The United States Federal Reserve lowered interest rates on Wednesday (Thursday AEDT) to their lowest level in three years, marking its second rate cut in 2025 amid headwinds from the federal government shutdown and President Donald Trump’s tariffs.
By a 10-2 vote, the Federal Open Market Committee (FOMC) reduced its benchmark overnight borrowing rate to a target range of 3.75%-4%.
The move was widely anticipated by markets, following weeks of weaker economic data and mounting uncertainty.
Two committee members dissented. Stephen Miran, appointed by Trump days before the September meeting, once again voted against the majority, arguing the rate cut should have been deeper.
Jeffrey Schmid, president of the Kansas City Fed, voted instead to leave rates unchanged.
The Fed also announced that it would halt the reduction of its balance sheet, known as quantitative tightening (QT), on 1 December.
The program has reduced roughly US$2.3 trillion from the central bank’s holdings of Treasurys and mortgage-backed securities.
Instead of reinvesting proceeds from maturing assets, the Fed had been allowing them to roll off its balance sheet each month.
However, recent stress in short-term lending markets prompted policymakers to conclude that liquidity conditions had tightened sufficiently.

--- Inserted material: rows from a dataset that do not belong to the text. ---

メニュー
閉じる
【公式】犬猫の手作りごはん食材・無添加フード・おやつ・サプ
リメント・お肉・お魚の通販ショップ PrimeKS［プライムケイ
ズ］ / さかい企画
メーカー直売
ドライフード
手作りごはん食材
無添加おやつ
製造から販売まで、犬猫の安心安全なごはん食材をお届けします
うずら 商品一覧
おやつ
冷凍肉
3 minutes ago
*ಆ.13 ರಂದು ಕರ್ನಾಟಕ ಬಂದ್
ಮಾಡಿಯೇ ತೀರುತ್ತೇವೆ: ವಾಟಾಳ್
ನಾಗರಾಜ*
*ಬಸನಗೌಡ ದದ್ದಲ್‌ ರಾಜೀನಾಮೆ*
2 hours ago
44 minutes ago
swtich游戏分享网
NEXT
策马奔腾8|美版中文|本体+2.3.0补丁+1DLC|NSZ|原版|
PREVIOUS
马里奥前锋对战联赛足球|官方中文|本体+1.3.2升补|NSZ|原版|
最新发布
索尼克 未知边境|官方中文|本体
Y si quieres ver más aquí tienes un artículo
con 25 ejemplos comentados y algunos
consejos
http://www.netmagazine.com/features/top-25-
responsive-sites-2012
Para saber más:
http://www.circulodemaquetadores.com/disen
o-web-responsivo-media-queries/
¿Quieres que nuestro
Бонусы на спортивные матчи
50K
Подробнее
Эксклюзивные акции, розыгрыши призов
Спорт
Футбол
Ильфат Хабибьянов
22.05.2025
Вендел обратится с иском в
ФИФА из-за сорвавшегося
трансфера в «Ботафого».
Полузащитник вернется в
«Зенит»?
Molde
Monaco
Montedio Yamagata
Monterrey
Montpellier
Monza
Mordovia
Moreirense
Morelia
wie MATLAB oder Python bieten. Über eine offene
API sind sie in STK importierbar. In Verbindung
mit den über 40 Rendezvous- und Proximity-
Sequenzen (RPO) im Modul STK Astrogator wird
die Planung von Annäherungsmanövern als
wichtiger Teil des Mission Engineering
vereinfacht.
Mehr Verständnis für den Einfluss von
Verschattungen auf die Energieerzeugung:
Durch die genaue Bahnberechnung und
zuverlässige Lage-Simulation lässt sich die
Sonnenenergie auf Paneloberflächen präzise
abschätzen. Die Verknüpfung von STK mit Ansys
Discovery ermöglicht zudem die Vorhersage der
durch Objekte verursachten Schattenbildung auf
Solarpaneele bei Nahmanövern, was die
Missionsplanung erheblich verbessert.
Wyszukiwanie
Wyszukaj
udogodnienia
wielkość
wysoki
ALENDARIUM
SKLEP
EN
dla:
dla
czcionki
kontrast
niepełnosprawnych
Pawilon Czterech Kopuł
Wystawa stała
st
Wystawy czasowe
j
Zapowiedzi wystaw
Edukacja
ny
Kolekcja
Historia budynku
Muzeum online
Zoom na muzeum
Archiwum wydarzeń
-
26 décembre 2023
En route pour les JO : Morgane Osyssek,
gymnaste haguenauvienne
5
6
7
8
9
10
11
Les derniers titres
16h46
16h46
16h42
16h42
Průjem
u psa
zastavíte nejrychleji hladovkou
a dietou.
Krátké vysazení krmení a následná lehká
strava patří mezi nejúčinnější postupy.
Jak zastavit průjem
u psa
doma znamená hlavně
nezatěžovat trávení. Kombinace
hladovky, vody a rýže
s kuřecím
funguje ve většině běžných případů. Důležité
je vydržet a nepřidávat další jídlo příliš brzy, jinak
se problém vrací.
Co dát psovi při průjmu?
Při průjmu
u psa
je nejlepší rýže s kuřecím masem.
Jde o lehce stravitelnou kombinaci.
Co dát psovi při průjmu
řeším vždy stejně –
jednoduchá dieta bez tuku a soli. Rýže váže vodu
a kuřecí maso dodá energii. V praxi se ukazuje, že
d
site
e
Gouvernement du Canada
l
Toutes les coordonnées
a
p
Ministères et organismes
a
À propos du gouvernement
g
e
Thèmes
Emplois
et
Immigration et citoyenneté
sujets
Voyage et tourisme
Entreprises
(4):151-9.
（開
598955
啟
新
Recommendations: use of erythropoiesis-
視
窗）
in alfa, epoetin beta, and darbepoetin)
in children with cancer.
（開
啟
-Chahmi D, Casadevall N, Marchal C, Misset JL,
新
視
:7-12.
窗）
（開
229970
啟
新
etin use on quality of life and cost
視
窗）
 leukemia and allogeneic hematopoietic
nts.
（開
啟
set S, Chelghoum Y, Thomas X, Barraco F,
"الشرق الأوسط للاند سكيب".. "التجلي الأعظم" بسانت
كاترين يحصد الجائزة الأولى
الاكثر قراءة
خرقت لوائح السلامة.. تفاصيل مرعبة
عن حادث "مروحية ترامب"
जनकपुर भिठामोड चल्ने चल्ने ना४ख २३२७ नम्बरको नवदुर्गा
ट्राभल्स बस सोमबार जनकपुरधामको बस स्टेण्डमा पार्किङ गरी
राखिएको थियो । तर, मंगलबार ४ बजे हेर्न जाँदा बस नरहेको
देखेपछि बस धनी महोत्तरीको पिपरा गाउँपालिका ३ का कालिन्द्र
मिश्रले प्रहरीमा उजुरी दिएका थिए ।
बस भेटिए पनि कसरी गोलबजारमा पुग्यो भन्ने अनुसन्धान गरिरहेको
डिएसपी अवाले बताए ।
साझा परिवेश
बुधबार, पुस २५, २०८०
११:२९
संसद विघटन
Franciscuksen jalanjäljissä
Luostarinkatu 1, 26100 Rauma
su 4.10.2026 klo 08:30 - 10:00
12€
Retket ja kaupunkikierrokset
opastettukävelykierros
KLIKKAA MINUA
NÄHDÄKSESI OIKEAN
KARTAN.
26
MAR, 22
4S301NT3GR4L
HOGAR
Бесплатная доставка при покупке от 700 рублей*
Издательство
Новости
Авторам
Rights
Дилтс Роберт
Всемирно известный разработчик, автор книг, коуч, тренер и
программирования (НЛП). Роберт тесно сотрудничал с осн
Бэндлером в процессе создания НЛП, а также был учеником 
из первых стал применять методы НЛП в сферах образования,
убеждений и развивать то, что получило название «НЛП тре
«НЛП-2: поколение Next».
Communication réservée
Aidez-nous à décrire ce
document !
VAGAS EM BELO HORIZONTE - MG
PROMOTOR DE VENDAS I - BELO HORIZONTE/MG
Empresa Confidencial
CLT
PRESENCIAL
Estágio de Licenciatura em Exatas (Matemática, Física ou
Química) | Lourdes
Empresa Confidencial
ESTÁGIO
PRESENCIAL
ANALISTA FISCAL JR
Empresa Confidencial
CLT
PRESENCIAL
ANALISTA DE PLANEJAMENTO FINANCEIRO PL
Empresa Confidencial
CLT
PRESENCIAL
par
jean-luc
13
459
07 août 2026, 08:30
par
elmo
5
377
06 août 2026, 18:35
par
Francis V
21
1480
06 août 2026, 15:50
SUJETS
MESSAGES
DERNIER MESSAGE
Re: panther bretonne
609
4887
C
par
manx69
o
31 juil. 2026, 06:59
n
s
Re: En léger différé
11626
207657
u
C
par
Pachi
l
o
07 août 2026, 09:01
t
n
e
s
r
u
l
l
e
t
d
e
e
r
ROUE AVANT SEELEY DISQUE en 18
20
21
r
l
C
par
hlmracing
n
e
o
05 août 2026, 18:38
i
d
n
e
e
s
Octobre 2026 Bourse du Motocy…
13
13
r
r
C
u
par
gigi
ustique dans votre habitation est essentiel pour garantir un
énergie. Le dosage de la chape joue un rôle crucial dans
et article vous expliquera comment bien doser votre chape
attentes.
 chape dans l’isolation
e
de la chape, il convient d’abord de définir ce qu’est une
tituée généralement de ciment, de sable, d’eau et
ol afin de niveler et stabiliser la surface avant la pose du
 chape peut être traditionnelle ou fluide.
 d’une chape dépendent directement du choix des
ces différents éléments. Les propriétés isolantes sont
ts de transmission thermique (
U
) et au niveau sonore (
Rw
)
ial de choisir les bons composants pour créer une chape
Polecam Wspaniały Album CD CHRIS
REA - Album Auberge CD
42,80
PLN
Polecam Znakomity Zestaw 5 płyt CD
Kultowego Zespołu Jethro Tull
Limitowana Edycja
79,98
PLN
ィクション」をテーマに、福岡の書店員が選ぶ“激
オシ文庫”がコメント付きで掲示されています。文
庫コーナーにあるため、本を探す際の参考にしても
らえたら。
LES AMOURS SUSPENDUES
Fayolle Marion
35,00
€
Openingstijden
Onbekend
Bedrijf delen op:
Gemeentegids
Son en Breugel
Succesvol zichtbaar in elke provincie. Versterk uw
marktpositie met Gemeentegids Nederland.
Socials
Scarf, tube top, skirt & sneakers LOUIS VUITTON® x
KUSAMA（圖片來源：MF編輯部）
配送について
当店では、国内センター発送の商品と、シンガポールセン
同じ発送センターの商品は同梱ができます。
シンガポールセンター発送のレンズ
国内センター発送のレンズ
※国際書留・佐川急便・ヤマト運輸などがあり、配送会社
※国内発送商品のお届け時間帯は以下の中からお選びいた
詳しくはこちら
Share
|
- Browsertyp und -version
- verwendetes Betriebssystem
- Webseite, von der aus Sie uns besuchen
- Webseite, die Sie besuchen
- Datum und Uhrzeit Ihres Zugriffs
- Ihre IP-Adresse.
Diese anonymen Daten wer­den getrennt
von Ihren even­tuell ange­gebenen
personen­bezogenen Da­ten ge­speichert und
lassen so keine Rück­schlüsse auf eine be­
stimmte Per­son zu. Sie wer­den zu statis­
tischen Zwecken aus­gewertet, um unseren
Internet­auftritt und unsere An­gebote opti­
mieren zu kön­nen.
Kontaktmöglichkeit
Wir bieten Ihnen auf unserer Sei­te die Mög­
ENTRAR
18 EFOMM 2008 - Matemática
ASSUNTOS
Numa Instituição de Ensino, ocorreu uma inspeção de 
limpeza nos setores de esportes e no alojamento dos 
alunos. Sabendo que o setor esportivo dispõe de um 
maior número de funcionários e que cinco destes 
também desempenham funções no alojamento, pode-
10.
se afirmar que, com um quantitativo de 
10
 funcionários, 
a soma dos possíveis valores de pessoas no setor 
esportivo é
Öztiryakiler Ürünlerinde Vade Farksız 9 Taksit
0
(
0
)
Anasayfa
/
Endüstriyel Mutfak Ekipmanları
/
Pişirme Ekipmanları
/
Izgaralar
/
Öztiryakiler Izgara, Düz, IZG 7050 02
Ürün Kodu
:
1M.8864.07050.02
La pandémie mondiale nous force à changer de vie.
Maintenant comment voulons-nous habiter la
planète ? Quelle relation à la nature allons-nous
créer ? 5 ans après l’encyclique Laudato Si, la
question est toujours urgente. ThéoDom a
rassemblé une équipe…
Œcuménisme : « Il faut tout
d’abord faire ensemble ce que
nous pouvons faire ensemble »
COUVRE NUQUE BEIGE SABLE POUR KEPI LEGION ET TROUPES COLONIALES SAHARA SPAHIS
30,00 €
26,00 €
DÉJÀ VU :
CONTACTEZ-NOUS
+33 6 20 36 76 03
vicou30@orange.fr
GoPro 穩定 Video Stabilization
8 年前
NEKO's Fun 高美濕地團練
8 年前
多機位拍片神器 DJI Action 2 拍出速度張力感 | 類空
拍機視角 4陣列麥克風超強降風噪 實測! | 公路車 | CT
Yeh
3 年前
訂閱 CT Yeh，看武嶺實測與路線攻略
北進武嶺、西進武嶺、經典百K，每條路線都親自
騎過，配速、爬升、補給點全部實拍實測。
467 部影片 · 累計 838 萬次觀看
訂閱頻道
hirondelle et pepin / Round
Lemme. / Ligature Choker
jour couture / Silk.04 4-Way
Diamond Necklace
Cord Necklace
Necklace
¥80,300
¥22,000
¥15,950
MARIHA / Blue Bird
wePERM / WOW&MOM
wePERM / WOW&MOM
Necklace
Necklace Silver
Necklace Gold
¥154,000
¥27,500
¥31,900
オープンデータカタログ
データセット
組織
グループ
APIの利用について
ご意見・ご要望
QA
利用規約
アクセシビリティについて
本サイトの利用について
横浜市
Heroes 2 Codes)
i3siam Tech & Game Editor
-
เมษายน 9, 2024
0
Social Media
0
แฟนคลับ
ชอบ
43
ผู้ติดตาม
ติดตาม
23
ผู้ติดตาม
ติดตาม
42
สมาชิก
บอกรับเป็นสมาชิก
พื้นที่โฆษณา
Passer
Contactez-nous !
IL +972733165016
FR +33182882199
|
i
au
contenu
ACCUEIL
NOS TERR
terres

“Our long-stated plan has been to stop balance sheet runoff when reserves are somewhat above the level we judge consistent with ample reserve conditions. Signs have clearly emerged that we have reached that standard,” Powell noted in his opening statement.
The FOMC also warned of rising risks to employment, noting that “downside risks to employment rose in recent months”.
Although the Bureau of Labor Statistics’ jobs report remains suspended due to the shutdown, the agency’s September inflation report showed prices climbing 3% annually, the highest since January.
“Higher tariffs are pushing up prices in some categories of goods, resulting in higher overall inflation,” Powell noted. “A reasonable base case is that the effects on inflation will be relatively short-lived—a one-time shift in the price level.
"But it is also possible that the inflationary effects could instead be more persistent, and that is a risk to be assessed and managed.”
Fed Chair Jerome Powell reiterated that future policy decisions will depend on incoming data. The statement noted that “a further reduction in the policy rate at the December meeting is not a foregone conclusion" as “policy is not on a preset course”.
“We haven’t made a decision about December, and you know, we’re going to be looking at the data that we have, how that affects the outlook and the balance of risks,” Powell added.
Powell also acknowledged the economic drag caused by the government shutdown. “The shutdown of the federal government will weigh on economic activity while it persists, but these effects should reverse after the shutdown ends.”
Treasury yields rose following the decision as investors recalibrated expectations for inflation and monetary policy. The 10-year Treasury yield climbed 2.5% to 4.078%, and the 2-year yield jumped 3% to 3.596%.